During the development of an individual T cell, its TCR genes undergo rearrangement such that a single V region is brought into apposition with a single J region, and only this single rearranged V/J gene region is expressed in the final TCR protein. The selection of only one V and one J region from among many imparts a partial uniqueness to this TCR protein. Its uniqueness is further enhanced by the random loss of original (germline) nucleotides at the ends where the V and J regions join and the insertion of so-called N nucleotides to patch this gap. Thus, the resulting V/N nucleotide/J structure acquires a unique nucleotide sequence across this region that serves as an identifying "signature" or "fingerprint" for that cell and all of its clonal progeny. The same principle applies to each Ig and TCR gene and its corresponding transcript and protein. Therefore, these structures can serve as tumor clone–specific markers for B- and T-cell lymphomas.
Initially, these clone-specific Ig and TCR gene rearrangements were detected using Southern blot analysis. For various technical reasons, Southern blotting has been replaced largely by gene amplification techniques involving the polymerase chain reaction (PCR). Polymerase chain reaction–based methods have several advantages over conventional Southern blotting, including suitability for smaller tissue samples, enhanced sensitivity, more rapid results, avoidance of radioactive labeling, and decreased cost.

Dataset items:
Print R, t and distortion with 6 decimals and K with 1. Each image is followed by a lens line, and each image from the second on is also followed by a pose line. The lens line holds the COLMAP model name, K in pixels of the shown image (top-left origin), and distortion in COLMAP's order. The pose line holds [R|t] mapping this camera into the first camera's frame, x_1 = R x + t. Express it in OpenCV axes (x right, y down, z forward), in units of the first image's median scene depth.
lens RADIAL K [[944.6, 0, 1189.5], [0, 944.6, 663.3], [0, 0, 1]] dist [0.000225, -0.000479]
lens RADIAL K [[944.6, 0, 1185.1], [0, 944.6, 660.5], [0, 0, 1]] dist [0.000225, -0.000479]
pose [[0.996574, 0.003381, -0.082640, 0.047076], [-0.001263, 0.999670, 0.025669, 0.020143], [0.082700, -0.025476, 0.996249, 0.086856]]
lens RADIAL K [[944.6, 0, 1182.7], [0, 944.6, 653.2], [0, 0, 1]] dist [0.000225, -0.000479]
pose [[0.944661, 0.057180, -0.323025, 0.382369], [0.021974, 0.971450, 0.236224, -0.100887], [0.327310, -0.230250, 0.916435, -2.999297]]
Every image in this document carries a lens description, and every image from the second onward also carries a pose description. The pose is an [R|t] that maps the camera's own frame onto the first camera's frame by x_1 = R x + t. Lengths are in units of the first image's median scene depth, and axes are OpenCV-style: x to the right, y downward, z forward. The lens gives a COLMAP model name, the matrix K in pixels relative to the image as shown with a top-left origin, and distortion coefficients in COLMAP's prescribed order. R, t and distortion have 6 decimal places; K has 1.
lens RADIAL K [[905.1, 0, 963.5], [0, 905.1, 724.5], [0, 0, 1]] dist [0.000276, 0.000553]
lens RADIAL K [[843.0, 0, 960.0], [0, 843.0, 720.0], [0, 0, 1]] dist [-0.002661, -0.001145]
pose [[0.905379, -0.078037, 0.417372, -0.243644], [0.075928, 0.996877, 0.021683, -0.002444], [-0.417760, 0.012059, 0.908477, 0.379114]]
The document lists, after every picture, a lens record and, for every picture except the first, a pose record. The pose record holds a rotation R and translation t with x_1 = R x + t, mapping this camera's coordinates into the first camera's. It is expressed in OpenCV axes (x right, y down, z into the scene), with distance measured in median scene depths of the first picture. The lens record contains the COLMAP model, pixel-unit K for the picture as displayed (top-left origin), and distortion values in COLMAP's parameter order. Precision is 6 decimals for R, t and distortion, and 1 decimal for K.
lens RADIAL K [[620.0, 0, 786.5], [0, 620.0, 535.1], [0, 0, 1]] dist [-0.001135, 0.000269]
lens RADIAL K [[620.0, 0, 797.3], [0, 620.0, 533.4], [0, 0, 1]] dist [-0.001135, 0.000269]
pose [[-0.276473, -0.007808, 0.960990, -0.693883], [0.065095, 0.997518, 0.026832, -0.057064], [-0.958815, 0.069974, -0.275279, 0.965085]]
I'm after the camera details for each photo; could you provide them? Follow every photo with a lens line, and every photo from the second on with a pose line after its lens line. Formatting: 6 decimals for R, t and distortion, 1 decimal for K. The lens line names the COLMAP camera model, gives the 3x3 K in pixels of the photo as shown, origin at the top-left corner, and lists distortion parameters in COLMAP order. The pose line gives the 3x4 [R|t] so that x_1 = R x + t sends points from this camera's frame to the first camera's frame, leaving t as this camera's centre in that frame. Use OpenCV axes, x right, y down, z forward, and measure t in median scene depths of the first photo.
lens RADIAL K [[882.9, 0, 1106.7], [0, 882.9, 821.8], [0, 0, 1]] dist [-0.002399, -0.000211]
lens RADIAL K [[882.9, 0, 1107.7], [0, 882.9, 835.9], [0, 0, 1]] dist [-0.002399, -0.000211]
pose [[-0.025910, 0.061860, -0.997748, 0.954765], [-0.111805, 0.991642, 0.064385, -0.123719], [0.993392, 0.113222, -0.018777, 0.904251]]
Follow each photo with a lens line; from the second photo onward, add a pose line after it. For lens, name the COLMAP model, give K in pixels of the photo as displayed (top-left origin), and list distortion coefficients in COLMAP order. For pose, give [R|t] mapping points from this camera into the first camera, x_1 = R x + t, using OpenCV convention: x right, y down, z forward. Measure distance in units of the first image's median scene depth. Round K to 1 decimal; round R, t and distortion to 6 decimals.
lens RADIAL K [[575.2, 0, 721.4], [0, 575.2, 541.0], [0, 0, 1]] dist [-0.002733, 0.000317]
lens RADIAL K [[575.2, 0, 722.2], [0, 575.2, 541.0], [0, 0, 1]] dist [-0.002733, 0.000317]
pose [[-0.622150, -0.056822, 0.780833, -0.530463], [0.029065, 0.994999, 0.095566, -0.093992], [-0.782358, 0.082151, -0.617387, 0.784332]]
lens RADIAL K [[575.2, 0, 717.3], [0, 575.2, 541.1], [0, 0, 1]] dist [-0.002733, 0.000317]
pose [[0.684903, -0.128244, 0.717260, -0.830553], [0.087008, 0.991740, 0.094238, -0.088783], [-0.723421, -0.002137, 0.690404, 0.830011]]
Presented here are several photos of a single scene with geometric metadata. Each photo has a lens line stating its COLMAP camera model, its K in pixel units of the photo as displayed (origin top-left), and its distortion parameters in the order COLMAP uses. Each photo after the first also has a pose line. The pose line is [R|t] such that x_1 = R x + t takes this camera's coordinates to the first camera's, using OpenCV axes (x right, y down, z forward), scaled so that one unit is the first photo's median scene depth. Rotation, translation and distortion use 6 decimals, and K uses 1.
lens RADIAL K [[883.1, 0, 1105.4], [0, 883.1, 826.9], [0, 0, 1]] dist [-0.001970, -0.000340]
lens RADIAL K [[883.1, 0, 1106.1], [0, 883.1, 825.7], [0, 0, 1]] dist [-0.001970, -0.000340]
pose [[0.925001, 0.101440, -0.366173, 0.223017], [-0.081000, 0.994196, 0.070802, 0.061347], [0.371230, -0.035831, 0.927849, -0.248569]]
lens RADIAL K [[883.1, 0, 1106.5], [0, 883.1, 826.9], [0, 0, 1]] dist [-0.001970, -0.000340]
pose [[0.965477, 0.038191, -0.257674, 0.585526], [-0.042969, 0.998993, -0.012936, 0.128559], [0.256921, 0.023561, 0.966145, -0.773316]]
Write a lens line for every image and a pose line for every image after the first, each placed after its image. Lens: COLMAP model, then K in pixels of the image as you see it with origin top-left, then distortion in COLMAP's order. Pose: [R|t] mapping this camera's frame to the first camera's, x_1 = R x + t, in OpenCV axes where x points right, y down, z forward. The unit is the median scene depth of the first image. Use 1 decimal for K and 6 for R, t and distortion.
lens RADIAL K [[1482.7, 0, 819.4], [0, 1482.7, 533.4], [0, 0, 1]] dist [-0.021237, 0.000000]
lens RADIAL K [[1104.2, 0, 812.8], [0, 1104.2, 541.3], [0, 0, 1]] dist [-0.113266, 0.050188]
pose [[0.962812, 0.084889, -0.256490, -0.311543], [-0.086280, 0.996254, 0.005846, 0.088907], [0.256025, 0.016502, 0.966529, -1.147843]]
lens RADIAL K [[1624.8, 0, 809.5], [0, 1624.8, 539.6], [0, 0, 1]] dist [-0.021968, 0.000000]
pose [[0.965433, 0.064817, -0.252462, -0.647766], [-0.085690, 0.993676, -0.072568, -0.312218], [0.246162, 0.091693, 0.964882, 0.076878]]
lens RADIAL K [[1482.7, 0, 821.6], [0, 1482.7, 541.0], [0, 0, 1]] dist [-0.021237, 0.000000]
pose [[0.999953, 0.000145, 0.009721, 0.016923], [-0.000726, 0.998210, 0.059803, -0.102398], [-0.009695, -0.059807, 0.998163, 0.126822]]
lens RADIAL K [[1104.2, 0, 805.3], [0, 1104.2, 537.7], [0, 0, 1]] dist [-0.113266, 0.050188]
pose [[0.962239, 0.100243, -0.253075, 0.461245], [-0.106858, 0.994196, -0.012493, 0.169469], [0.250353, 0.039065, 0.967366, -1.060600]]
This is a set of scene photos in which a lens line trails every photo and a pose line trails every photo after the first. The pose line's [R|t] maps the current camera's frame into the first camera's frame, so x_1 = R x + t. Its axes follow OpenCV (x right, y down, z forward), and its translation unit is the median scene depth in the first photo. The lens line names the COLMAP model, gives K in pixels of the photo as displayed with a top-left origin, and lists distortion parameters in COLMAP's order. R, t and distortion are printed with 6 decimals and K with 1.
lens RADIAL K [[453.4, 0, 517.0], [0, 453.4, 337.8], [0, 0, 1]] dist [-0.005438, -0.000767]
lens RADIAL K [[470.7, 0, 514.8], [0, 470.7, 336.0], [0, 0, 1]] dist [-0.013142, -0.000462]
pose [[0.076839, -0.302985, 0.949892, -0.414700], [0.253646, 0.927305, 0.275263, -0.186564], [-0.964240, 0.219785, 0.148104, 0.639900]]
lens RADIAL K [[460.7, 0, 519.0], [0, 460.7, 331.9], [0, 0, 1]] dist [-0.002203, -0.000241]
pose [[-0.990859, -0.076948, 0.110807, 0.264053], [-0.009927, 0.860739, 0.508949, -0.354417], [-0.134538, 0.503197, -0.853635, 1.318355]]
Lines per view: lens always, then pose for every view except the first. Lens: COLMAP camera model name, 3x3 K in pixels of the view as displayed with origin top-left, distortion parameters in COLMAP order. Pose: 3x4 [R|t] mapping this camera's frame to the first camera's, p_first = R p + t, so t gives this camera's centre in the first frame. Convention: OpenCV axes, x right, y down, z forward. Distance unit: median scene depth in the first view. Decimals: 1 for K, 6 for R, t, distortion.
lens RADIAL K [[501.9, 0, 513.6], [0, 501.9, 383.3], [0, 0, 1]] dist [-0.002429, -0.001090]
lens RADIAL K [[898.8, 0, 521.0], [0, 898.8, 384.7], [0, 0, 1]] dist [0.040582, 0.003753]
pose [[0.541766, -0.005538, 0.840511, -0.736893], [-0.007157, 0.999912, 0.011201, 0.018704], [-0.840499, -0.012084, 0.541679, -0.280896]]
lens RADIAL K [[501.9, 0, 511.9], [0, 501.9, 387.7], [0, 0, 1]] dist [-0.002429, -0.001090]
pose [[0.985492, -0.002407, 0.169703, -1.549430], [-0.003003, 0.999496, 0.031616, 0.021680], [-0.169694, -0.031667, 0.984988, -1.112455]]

Work instruction 1:
In the text on TCR gene rearrangement, what has largely replaced Southern blotting for detecting clone-specific Ig and TCR gene rearrangements?
Work instruction 2:
Repeat the part of the text on TCR gene rearrangement starting with "Initially, these clone-specific" and going on through "and decreased cost.".

Final answer 1:
Gene amplification techniques involving the polymerase chain reaction (PCR) have largely replaced it.

Final answer 2:
Initially, these clone-specific Ig and TCR gene rearrangements were detected using Southern blot analysis. For various technical reasons, Southern blotting has been replaced largely by gene amplification techniques involving the polymerase chain reaction (PCR). Polymerase chain reaction–based methods have several advantages over conventional Southern blotting, including suitability for smaller tissue samples, enhanced sensitivity, more rapid results, avoidance of radioactive labeling, and decreased cost.